■ INFORMATION SHOWN:

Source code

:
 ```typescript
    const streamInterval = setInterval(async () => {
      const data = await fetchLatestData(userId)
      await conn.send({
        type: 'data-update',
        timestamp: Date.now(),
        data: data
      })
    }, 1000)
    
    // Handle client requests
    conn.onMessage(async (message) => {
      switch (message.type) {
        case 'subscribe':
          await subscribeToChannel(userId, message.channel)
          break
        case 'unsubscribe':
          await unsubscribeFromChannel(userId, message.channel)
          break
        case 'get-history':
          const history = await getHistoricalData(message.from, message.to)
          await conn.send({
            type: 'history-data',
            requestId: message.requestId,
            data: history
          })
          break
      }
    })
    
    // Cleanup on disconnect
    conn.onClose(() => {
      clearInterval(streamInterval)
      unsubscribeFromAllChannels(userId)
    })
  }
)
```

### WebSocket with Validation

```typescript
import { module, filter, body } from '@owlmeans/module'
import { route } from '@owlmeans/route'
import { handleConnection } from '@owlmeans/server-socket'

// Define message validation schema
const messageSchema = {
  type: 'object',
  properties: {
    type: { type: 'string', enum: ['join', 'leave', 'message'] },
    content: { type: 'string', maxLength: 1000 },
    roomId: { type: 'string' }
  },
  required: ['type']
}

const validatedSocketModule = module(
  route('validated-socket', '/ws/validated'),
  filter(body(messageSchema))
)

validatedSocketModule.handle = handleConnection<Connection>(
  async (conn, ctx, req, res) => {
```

■ THE PROBLEM: Work out how many lines of the material above contain the word "async", then give only that figure.

■ SOLVED EXERCISE: 3